Credit unions should consider a more personalized, data-informed approach to fraud mitigation. Across all sectors, personalization is proving to be a powerful force in sparking positive behavior changes. For credit unions, this can mean:

  • Segmenting members by breach risk. Rather than treating all members equally, credit unions can assign them to different groups based on security threats. Then, they can prioritize outreach and fraud controls to those most at risk of serious financial or identity crimes, such as members with compromised SSNs, driver’s licenses or account numbers.
  • Providing actionable, tailored guidance. Consumers need clear, personalized steps based on the type of compromised data in question. If their checking account numbers have been exposed, the financial institution should recommend specific, relevant actions, such as turning on real-time transaction notifications or setting up transaction limits or holds.
  • Promoting underutilized fraud controls. Multi-factor authentication (MFA) remains an effective fraud deterrent, which is why the Federal Financial Institutions Examination Council implemented MFA requirements. Yet, adoption lags for many stronger forms of MFA like app-based or biometric authentication. Education is key. Members are more likely to activate these features when they understand the connection between their personal breach risk and protection offered by MFA.
  • Educating on the most likely or serious threats. As trusted partners, credit unions are in a unique position to close the education gaps regarding what consumers should do when their personal data is breached. Using the kind of data-driven risk insights now available, credit unions can go beyond generic fraud communications to instead educate members about the fraud risks most relevant to them. Simple, clear, contextual information helps consumers take proactive steps so they don’t feel overwhelmed and uncertain.
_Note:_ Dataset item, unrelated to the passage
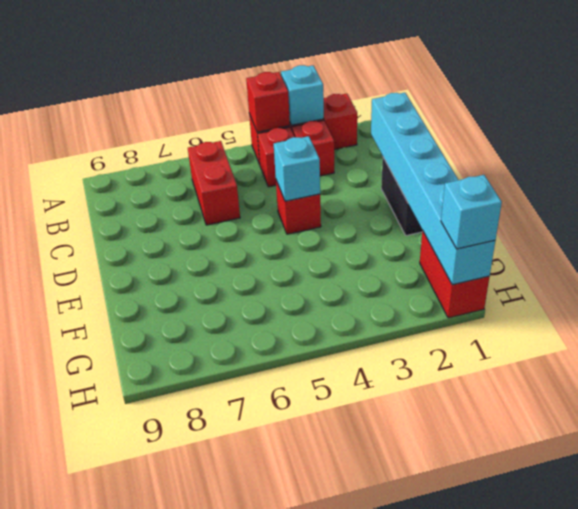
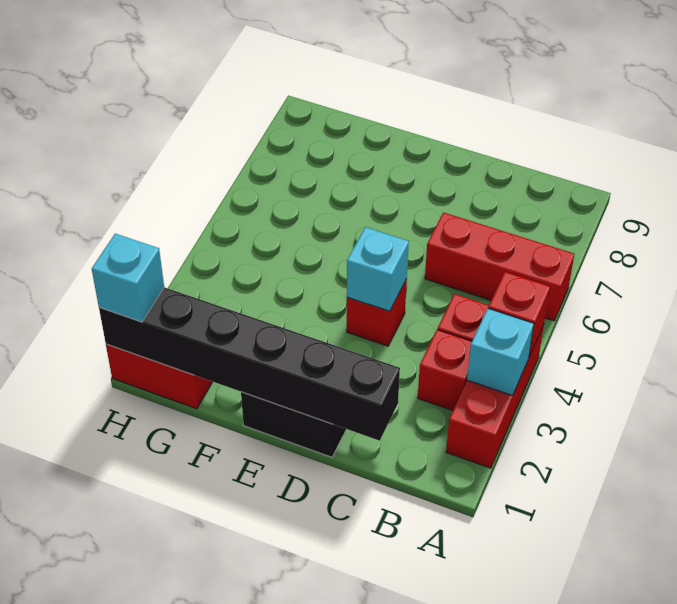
red 1x2 brick [188,141,240,225] -> red 1x3 brick [425,212,574,321]
cyan 1x6 brick [371,93,495,285] -> black 1x6 brick [99,287,400,441]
While the decline in breaches might suggest the fraud threat is receding, in reality, the threat is simply evolving – resulting in more targeted, devastating fraud incidents.

Credit unions must respond to the changing nature of identity risks. Delivering a proactive, intelligence-led approach that addresses the severity of breaches in addition to their frequency helps protect members and the institution from future fraud.

Jim Van Dyke

Jim Van Dyke is Senior Principal of Innovation at TransUnion.